I close his door softly. “Living room?”

She nods.

We sit on the couch, not too close. The garden lights glow through the window. I take a breath.

“I’m sorry,” I say first. “For the past few days. For ignoring you. For leaving early, coming back late, and barely speaking. For making you take Kungawo to his first school trial alone. I’m so sorry, Chulu. I really am.”

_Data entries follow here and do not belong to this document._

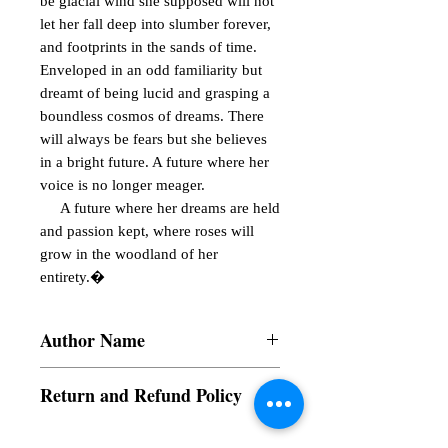
be glacial wind she supposed will not 
let her fall deep into slumber forever, 
and footprints in the sands of time. 
Enveloped in an odd familiarity but 
dreamt of being lucid and grasping a 
boundless cosmos of dreams. There 
will always be fears but she believes 
in a bright future. A future where her 
voice is no longer meager.

     A future where her dreams are held 
and passion kept, where roses will 
grow in the woodland of her 
entirety.�
Author Name
Akeisha Samantha B. Rosas
Return and Refund Policy
a. Items are non refundable and cannot be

She looks at me, eyes guarded. “Why?”

I swallow. “Because I was scared. I started feeling things for you. Things that go beyond co-parenting. I noticed the way you laugh when Kungawo splashes, the way you look when you’re reading to him, the way you move around this house like you belong here. And it terrified me. Because if I let myself feel it, if I act on it and it goes wrong, I lose this. I lose waking up to him saying ‘Tata.’ I lose bedtime stories. I lose the family we’re building. So I pulled away. I thought distance would keep things safe. But I hurt you instead. And I hate myself for it.”

She watches me, silent.

“I didn’t miss his first day,” I continue. “I went during break time. Stood at the fence. Watched him place blocks with another kid. I filmed a clip on my phone. I was going to show you tonight. I just… I didn’t want to interrupt. I thought he’d focus better without me there. But I should have told you. I should have been there with you.”

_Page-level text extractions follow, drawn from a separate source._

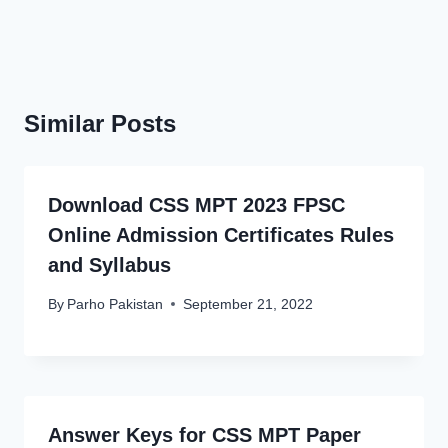
Similar Posts
Download CSS MPT 2023 FPSC
Online Admission Certificates Rules
and Syllabus
By
Parho Pakistan
September 21, 2022
Answer Keys for CSS MPT Paper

Her eyes soften, just a fraction.

“I’m not going to avoid you anymore,” I say. “I promise. I’ll keep my feelings to myself. I won’t cross any lines. But I won’t disappear either. You’re not crowding me. You’re not a burden. You’re… you’re the reason this house feels like a home now. And I’m sorry I made you doubt that.”

She looks down at her hands. I stand.

“Goodnight, Chulu.”

I lean down, press a soft kiss to her forehead, gentle, brief, no pressure. Then I turn and walk away before she can respond. Before I can see rejection in her eyes. Before I can say more and ruin everything.

I close my bedroom door. Lean against it. Breathe.

I meant every word.

But God help me, I still want more.

And I don’t know how long I can keep pretending I don’t.